**Prompt**
Pull out every line of the listing below where "begin" appears.

**Supplied entries**
════════

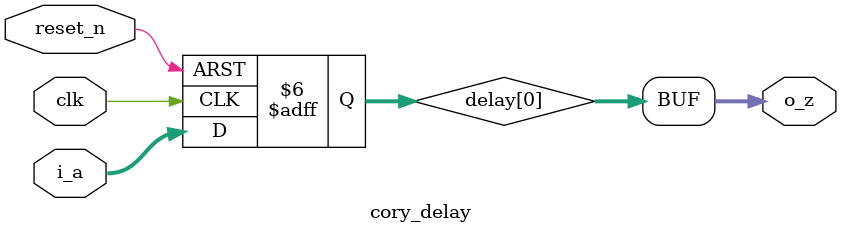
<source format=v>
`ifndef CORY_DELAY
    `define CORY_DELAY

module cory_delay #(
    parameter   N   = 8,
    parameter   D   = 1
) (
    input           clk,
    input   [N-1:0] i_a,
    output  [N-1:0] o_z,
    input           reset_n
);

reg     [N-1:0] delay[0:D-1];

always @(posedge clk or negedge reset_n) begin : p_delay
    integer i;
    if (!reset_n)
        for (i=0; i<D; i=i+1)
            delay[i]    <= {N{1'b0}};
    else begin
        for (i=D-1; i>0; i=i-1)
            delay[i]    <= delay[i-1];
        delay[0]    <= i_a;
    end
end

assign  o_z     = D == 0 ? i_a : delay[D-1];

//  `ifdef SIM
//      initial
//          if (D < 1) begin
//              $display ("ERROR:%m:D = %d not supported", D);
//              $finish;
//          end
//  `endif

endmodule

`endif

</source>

════════

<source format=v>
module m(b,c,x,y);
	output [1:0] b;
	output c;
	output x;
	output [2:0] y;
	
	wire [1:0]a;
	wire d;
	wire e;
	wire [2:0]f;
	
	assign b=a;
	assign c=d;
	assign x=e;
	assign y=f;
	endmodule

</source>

════════

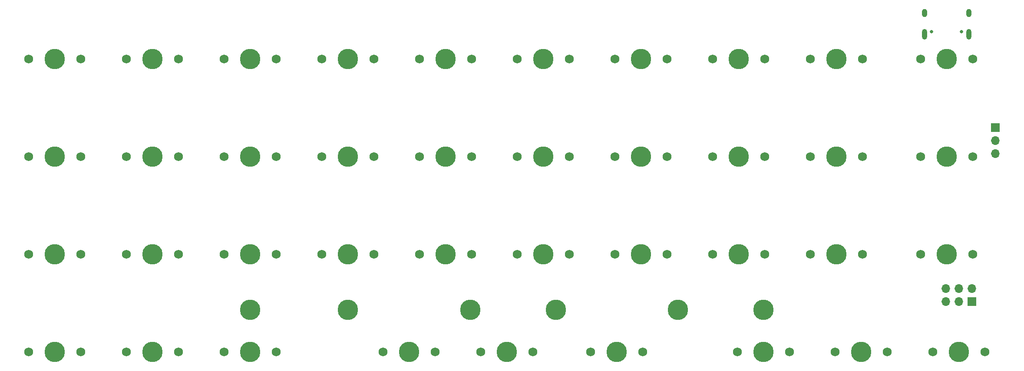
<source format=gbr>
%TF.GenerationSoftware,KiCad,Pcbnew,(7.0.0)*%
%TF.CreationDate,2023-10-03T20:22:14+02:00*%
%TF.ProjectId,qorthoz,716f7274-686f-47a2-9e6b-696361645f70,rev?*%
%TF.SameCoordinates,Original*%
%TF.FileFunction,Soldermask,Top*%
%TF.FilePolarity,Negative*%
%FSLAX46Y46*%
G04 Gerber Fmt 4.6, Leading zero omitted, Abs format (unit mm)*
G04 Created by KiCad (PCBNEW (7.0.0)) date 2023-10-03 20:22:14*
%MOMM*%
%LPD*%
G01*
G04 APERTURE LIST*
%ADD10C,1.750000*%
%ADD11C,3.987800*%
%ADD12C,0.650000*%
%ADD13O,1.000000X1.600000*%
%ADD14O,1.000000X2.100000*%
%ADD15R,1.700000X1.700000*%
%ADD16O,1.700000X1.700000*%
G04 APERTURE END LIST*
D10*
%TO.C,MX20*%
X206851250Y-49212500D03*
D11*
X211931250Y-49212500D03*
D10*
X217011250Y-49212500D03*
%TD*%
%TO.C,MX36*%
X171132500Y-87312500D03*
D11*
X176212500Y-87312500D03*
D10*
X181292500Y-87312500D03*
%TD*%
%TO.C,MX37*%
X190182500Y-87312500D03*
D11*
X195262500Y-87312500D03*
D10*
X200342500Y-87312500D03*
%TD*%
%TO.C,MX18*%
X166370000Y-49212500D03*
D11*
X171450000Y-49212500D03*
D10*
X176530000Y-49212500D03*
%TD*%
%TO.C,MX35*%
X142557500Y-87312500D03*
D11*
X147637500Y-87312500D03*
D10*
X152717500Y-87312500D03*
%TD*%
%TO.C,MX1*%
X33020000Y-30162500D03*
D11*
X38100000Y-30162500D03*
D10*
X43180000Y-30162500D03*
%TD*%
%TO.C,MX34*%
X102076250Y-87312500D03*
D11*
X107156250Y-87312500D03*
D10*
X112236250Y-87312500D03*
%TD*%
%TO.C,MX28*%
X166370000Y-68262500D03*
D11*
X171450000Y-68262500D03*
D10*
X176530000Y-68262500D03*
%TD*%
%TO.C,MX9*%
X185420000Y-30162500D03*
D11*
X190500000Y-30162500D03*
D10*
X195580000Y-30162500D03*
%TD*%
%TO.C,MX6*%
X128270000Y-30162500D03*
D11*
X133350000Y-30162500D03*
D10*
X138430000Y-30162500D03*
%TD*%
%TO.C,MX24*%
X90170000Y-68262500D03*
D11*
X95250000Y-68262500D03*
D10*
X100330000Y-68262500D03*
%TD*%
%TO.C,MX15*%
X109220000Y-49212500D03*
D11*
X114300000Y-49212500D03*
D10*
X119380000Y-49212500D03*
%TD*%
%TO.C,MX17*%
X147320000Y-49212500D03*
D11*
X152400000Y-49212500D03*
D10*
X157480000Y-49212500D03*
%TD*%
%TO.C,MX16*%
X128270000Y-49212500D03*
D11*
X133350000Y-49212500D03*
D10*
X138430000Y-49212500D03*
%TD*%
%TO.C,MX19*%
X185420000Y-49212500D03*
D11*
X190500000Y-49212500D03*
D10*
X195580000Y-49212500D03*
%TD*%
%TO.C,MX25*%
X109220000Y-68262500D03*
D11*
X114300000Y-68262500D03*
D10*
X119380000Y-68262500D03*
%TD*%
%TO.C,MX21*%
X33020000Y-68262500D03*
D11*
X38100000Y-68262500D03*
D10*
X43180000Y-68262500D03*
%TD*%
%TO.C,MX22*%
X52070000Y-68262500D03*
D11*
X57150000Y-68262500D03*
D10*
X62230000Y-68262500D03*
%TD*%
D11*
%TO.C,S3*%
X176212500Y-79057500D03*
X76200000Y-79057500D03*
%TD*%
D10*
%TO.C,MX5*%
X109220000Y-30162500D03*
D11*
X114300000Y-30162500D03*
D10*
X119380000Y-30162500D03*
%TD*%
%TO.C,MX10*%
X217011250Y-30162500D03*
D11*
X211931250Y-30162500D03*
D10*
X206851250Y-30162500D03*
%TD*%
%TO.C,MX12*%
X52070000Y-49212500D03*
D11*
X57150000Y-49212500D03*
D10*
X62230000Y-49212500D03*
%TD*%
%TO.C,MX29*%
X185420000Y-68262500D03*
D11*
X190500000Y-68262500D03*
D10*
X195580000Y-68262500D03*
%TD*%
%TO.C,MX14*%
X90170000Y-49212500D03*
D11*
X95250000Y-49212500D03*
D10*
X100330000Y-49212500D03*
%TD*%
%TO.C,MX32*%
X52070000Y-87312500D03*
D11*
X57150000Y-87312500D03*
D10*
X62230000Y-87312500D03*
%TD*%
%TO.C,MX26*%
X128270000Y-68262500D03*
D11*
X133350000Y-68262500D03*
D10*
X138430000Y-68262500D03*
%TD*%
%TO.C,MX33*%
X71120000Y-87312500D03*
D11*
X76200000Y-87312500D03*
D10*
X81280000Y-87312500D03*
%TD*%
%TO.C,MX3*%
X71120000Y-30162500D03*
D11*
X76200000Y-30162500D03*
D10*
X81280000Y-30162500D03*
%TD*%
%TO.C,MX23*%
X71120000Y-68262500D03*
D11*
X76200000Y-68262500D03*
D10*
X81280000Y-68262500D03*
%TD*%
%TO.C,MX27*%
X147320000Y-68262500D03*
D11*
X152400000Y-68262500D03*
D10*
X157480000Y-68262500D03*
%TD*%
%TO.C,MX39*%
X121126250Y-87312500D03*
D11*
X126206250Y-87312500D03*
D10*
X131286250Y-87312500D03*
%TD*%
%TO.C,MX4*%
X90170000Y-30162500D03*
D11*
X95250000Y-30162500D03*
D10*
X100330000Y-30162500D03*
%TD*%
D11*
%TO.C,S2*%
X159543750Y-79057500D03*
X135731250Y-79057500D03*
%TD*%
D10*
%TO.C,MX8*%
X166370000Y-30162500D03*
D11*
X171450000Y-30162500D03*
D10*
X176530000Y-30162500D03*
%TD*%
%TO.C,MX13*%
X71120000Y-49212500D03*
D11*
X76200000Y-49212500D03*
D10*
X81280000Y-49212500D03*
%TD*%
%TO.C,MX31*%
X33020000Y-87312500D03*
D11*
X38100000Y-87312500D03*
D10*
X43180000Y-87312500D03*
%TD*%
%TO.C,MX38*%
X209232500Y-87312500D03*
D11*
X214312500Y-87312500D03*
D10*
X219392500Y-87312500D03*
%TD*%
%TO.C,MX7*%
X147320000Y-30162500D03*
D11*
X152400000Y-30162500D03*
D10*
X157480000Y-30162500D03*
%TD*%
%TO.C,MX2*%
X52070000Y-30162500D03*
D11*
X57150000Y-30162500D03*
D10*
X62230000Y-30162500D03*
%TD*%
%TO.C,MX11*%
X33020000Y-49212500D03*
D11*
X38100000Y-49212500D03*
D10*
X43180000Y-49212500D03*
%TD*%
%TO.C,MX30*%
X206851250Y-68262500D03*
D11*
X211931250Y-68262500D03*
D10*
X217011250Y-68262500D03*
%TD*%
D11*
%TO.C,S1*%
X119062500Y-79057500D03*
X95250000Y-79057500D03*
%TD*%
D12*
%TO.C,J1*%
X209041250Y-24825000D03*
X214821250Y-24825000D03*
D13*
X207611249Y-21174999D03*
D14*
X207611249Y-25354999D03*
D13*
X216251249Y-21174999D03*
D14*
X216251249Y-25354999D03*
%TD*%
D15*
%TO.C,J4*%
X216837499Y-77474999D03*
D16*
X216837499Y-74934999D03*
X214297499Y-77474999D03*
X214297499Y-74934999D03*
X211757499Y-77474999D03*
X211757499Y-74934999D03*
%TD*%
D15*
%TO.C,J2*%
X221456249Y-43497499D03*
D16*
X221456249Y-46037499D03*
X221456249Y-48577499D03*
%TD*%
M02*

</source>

════════

**Result below**
always @(posedge clk or negedge reset_n) begin : p_delay
    else begin
//          if (D < 1) begin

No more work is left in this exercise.